I'm having a hard time conceptualizing this...how about posting a link
to a picture???

--

dn

dpb

in reply to DCH on 10/10/2006 1:10 AM

11/07/2018 4:38 PM

dpb <[email protected]> writes:
>On 7/11/2018 1:14 PM, findthehumorinthings wrote:
>> replying to DCH, findthehumorinthings wrote:
>> I know this forum is dated, but thought I would contribute a key finding on
>> older Craftsman RAS saws.  I just picked up a 1979 model.  Hardly used.
>> First
>> thing I noticed was blade wobble.  Confirmed it was the motor shaft.
>> Removed
>> the blade and blade washers.  Noticed a rolled pin through the shaft to
>> hold
>> the motor shaft to the inside bolt next to the motor.  Pulled that
>> rolled pin
>> and checked the motor shaft again.  It's now completely straight.
>> Looked at
>> the hole where the pin was.  It was not lined up.  It was drilled
>> incorrectly
>> in the factory.  I'm likely going to redrill that hole so I can fasten
>> the pin
>> in again, but that was a reasonably easy fix for a bad manufacturing
>> problem
>> that caused this saw to sit in a garage for almost 40 years, unused.
>
>I'm having a hard time conceptualizing this...how about posting a link
>to a picture???


A guess is that the blade wasn't seated squarely on the shaft and
by taking the blade off and reinstalling it (regardless of the roll pin)
it became square again (and lost the wobble).

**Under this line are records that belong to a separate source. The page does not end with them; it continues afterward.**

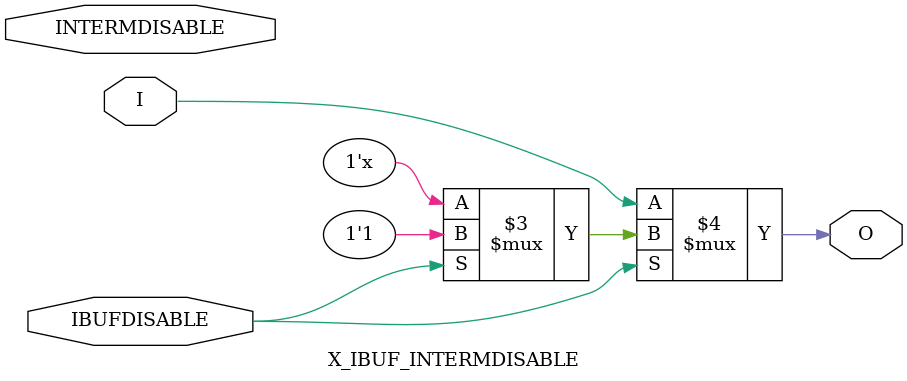
<source format=v>

`timescale  1 ps / 1 ps


module X_IBUF_INTERMDISABLE (O, I, IBUFDISABLE, INTERMDISABLE);

    parameter IBUF_LOW_PWR = "TRUE";
    parameter IOSTANDARD = "DEFAULT";
    parameter LOC = "UNPLACED";
    parameter USE_IBUFDISABLE = "TRUE";
    
    output O;

    input  I;
    input  IBUFDISABLE;
    input  INTERMDISABLE;

    initial begin
	
        case (IBUF_LOW_PWR)

            "FALSE", "TRUE" : ;
            default : begin
                          $display("Attribute Syntax Error : The attribute IBUF_LOW_PWR on X_IBUF_INTERMDISABLE instance %m is set to %s.  Legal values for this attribute are TRUE or FALSE.", IBUF_LOW_PWR);
                          $finish;
                      end

        endcase

    end

    generate
       case (USE_IBUFDISABLE)
          "TRUE" :  begin
                        assign O = (IBUFDISABLE == 0)? I : (IBUFDISABLE == 1)? 1'b1  : 1'bx;
                    end
          "FALSE" : begin
                        assign O = I;
                    end
       endcase
    endgenerate

    specify

        (I => O) 		= (0:0:0,  0:0:0);
        (IBUFDISABLE => O)	= (0:0:0,  0:0:0);
        (INTERMDISABLE => O)	= (0:0:0,  0:0:0);

        specparam PATHPULSE$ = 0;

    endspecify

endmodule

</source>
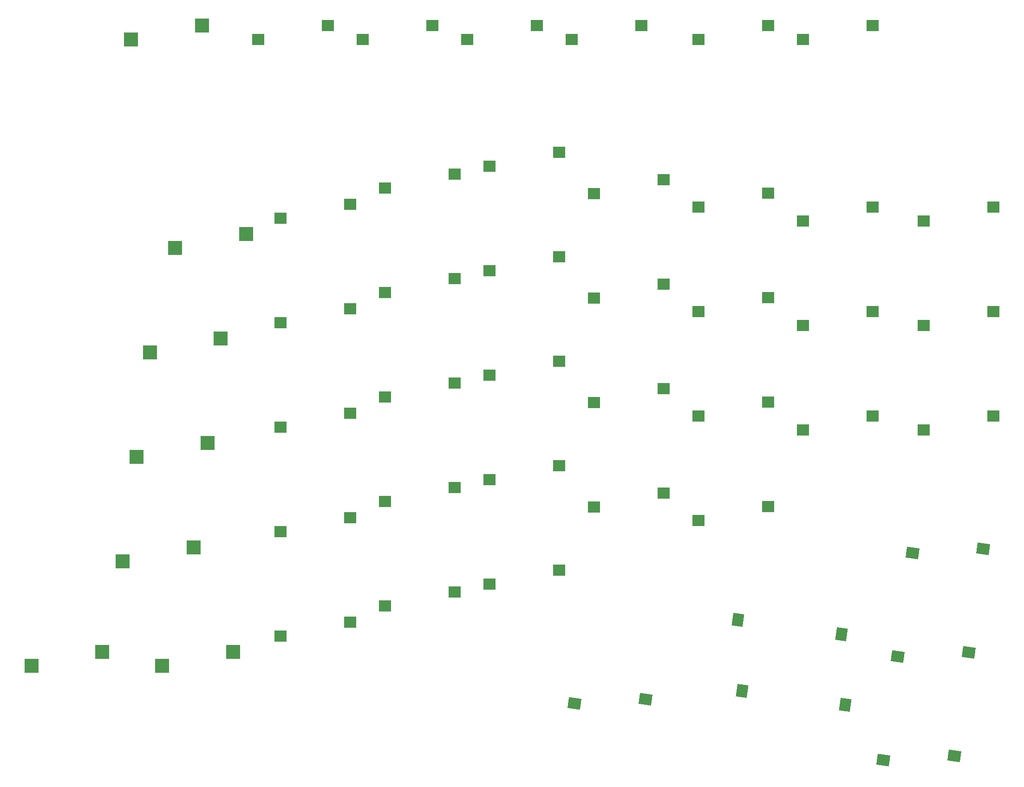
<source format=gbr>
%TF.GenerationSoftware,KiCad,Pcbnew,(6.0.5-0)*%
%TF.CreationDate,2023-01-14T19:39:34-08:00*%
%TF.ProjectId,ergodonk_pcb,6572676f-646f-46e6-9b5f-7063622e6b69,rev?*%
%TF.SameCoordinates,Original*%
%TF.FileFunction,Paste,Bot*%
%TF.FilePolarity,Positive*%
%FSLAX46Y46*%
G04 Gerber Fmt 4.6, Leading zero omitted, Abs format (unit mm)*
G04 Created by KiCad (PCBNEW (6.0.5-0)) date 2023-01-14 19:39:34*
%MOMM*%
%LPD*%
G01*
G04 APERTURE LIST*
G04 Aperture macros list*
%AMRotRect*
0 Rectangle, with rotation*
0 The origin of the aperture is its center*
0 $1 length*
0 $2 width*
0 $3 Rotation angle, in degrees counterclockwise*
0 Add horizontal line*
21,1,$1,$2,0,0,$3*%
G04 Aperture macros list end*
%ADD10R,2.300000X2.000000*%
%ADD11RotRect,2.300000X2.000000X82.000000*%
%ADD12RotRect,2.300000X2.000000X352.000000*%
%ADD13R,2.550000X2.500000*%
G04 APERTURE END LIST*
D10*
%TO.C,SWLH14*%
X121300000Y-60555000D03*
X108600000Y-63095000D03*
%TD*%
%TO.C,SWLH33*%
X102250000Y-102655000D03*
X89550000Y-105195000D03*
%TD*%
D11*
%TO.C,SWLH57*%
X172775125Y-148454102D03*
X173522908Y-161384006D03*
%TD*%
D10*
%TO.C,SWLH35*%
X140350000Y-103655000D03*
X127650000Y-106195000D03*
%TD*%
%TO.C,SWLH12*%
X83200000Y-70055000D03*
X70500000Y-72595000D03*
%TD*%
%TO.C,SWLH43*%
X102250000Y-121705000D03*
X89550000Y-124245000D03*
%TD*%
%TO.C,SWLH2*%
X79200000Y-37505000D03*
X66500000Y-40045000D03*
%TD*%
%TO.C,SWLH53*%
X102250000Y-140755000D03*
X89550000Y-143295000D03*
%TD*%
%TO.C,SWLH3*%
X98250000Y-37505000D03*
X85550000Y-40045000D03*
%TD*%
%TO.C,SWLH45*%
X140350000Y-122705000D03*
X127650000Y-125245000D03*
%TD*%
D12*
%TO.C,SWLH68*%
X193357815Y-170639566D03*
X180427911Y-171387349D03*
%TD*%
D10*
%TO.C,SWLH27*%
X178450000Y-89605000D03*
X165750000Y-92145000D03*
%TD*%
%TO.C,SWLH4*%
X117300000Y-37505000D03*
X104600000Y-40045000D03*
%TD*%
D12*
%TO.C,SWLH65*%
X137095401Y-160327747D03*
X124165497Y-161075530D03*
%TD*%
D10*
%TO.C,SWLH22*%
X83200000Y-89105000D03*
X70500000Y-91645000D03*
%TD*%
%TO.C,SWLH16*%
X159400000Y-68055000D03*
X146700000Y-70595000D03*
%TD*%
D12*
%TO.C,SWLH58*%
X196009062Y-151774959D03*
X183079158Y-152522742D03*
%TD*%
D10*
%TO.C,SWLH44*%
X121300000Y-117705000D03*
X108600000Y-120245000D03*
%TD*%
%TO.C,SWLH52*%
X83200000Y-146255000D03*
X70500000Y-148795000D03*
%TD*%
D11*
%TO.C,SWLH56*%
X153906169Y-145833800D03*
X154653952Y-158763704D03*
%TD*%
D10*
%TO.C,SWLH28*%
X200500000Y-89605000D03*
X187800000Y-92145000D03*
%TD*%
%TO.C,SWLH26*%
X159400000Y-87105000D03*
X146700000Y-89645000D03*
%TD*%
%TO.C,SWLH24*%
X121300000Y-79605000D03*
X108600000Y-82145000D03*
%TD*%
%TO.C,SWLH7*%
X178450000Y-37505000D03*
X165750000Y-40045000D03*
%TD*%
D13*
%TO.C,SWLH31*%
X57250000Y-113615000D03*
X44323000Y-116155000D03*
%TD*%
%TO.C,SWLH41*%
X54710000Y-132665000D03*
X41783000Y-135205000D03*
%TD*%
D10*
%TO.C,SWLH38*%
X200500000Y-108655000D03*
X187800000Y-111195000D03*
%TD*%
%TO.C,SWLH6*%
X159400000Y-37505000D03*
X146700000Y-40045000D03*
%TD*%
%TO.C,SWLH46*%
X159400000Y-125205000D03*
X146700000Y-127745000D03*
%TD*%
D13*
%TO.C,SWLH21*%
X59631250Y-94565000D03*
X46704250Y-97105000D03*
%TD*%
%TO.C,SWLH51*%
X61853750Y-151715000D03*
X48926750Y-154255000D03*
%TD*%
D10*
%TO.C,SWLH34*%
X121300000Y-98655000D03*
X108600000Y-101195000D03*
%TD*%
D13*
%TO.C,SWLH50*%
X38041250Y-151715000D03*
X25114250Y-154255000D03*
%TD*%
D10*
%TO.C,SWLH37*%
X178450000Y-108655000D03*
X165750000Y-111195000D03*
%TD*%
%TO.C,SWLH5*%
X136350000Y-37505000D03*
X123650000Y-40045000D03*
%TD*%
%TO.C,SWLH42*%
X83200000Y-127205000D03*
X70500000Y-129745000D03*
%TD*%
D12*
%TO.C,SWLH48*%
X198660310Y-132910353D03*
X185730406Y-133658136D03*
%TD*%
D10*
%TO.C,SWLH32*%
X83200000Y-108155000D03*
X70500000Y-110695000D03*
%TD*%
%TO.C,SWLH23*%
X102250000Y-83605000D03*
X89550000Y-86145000D03*
%TD*%
%TO.C,SWLH36*%
X159400000Y-106155000D03*
X146700000Y-108695000D03*
%TD*%
D13*
%TO.C,SWLH11*%
X64235000Y-75515000D03*
X51308000Y-78055000D03*
%TD*%
D10*
%TO.C,SWLH17*%
X178450000Y-70555000D03*
X165750000Y-73095000D03*
%TD*%
%TO.C,SWLH54*%
X121300000Y-136755000D03*
X108600000Y-139295000D03*
%TD*%
%TO.C,SWLH18*%
X200500000Y-70555000D03*
X187800000Y-73095000D03*
%TD*%
%TO.C,SWLH25*%
X140350000Y-84605000D03*
X127650000Y-87145000D03*
%TD*%
D13*
%TO.C,SWLH1*%
X56235000Y-37465000D03*
X43308000Y-40005000D03*
%TD*%
D10*
%TO.C,SWLH13*%
X102250000Y-64555000D03*
X89550000Y-67095000D03*
%TD*%
%TO.C,SWLH15*%
X140350000Y-65555000D03*
X127650000Y-68095000D03*
%TD*%
M02*

</source>
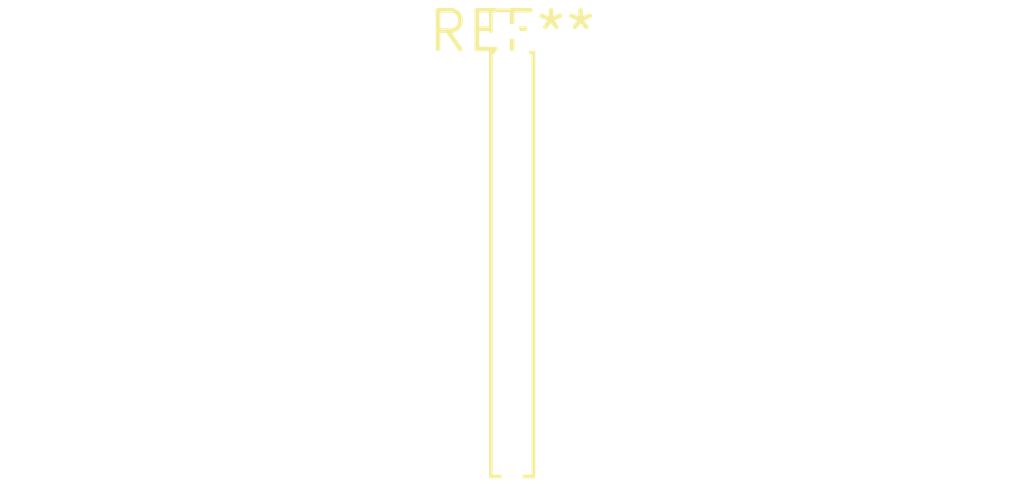
<source format=kicad_pcb>
(kicad_pcb (version 20240108) (generator pcbnew)

  (general
    (thickness 1.6)
  )

  (paper "A4")
  (layers
    (0 "F.Cu" signal)
    (31 "B.Cu" signal)
    (32 "B.Adhes" user "B.Adhesive")
    (33 "F.Adhes" user "F.Adhesive")
    (34 "B.Paste" user)
    (35 "F.Paste" user)
    (36 "B.SilkS" user "B.Silkscreen")
    (37 "F.SilkS" user "F.Silkscreen")
    (38 "B.Mask" user)
    (39 "F.Mask" user)
    (40 "Dwgs.User" user "User.Drawings")
    (41 "Cmts.User" user "User.Comments")
    (42 "Eco1.User" user "User.Eco1")
    (43 "Eco2.User" user "User.Eco2")
    (44 "Edge.Cuts" user)
    (45 "Margin" user)
    (46 "B.CrtYd" user "B.Courtyard")
    (47 "F.CrtYd" user "F.Courtyard")
    (48 "B.Fab" user)
    (49 "F.Fab" user)
    (50 "User.1" user)
    (51 "User.2" user)
    (52 "User.3" user)
    (53 "User.4" user)
    (54 "User.5" user)
    (55 "User.6" user)
    (56 "User.7" user)
    (57 "User.8" user)
    (58 "User.9" user)
  )

  (setup
    (pad_to_mask_clearance 0)
    (pcbplotparams
      (layerselection 0x00010fc_ffffffff)
      (plot_on_all_layers_selection 0x0000000_00000000)
      (disableapertmacros false)
      (usegerberextensions false)
      (usegerberattributes false)
      (usegerberadvancedattributes false)
      (creategerberjobfile false)
      (dashed_line_dash_ratio 12.000000)
      (dashed_line_gap_ratio 3.000000)
      (svgprecision 4)
      (plotframeref false)
      (viasonmask false)
      (mode 1)
      (useauxorigin false)
      (hpglpennumber 1)
      (hpglpenspeed 20)
      (hpglpendiameter 15.000000)
      (dxfpolygonmode false)
      (dxfimperialunits false)
      (dxfusepcbnewfont false)
      (psnegative false)
      (psa4output false)
      (plotreference false)
      (plotvalue false)
      (plotinvisibletext false)
      (sketchpadsonfab false)
      (subtractmaskfromsilk false)
      (outputformat 1)
      (mirror false)
      (drillshape 1)
      (scaleselection 1)
      (outputdirectory "")
    )
  )

  (net 0 "")

  (footprint "PinHeader_1x15_P1.00mm_Vertical" (layer "F.Cu") (at 0 0))

)

</source>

Something of that ilk seems far more likely...

--

TT

"Toller"

in reply to DCH on 10/10/2006 1:10 AM

10/10/2006 2:57 AM


"DCH" <[email protected]> wrote in message
news:[email protected]...
> Greetings all...
>
> I found an older Craftsman (1960's) radial arm saw a few days ago, for 40$
> looked fine, cleaned up real nice, leveled the table, added a new fence,
> it
> runs fine until you cut with it, once the blade gets into the cut it seems
> to wobble, making a kerf much wider than it should, the saw was made for a
> 9" blade but the guy had a 8" blade on it...I thought that might be an
> issue, but thought I would see if anyone else has seen this before and
> what
> the possible causes and/or cures that are out there....
>
The first thing you want to do is to see if Emerson will buy it back for
$100. I am not sure where that is, but it will come up on a search.
If not, I wish you well, but don't have any advice to offer.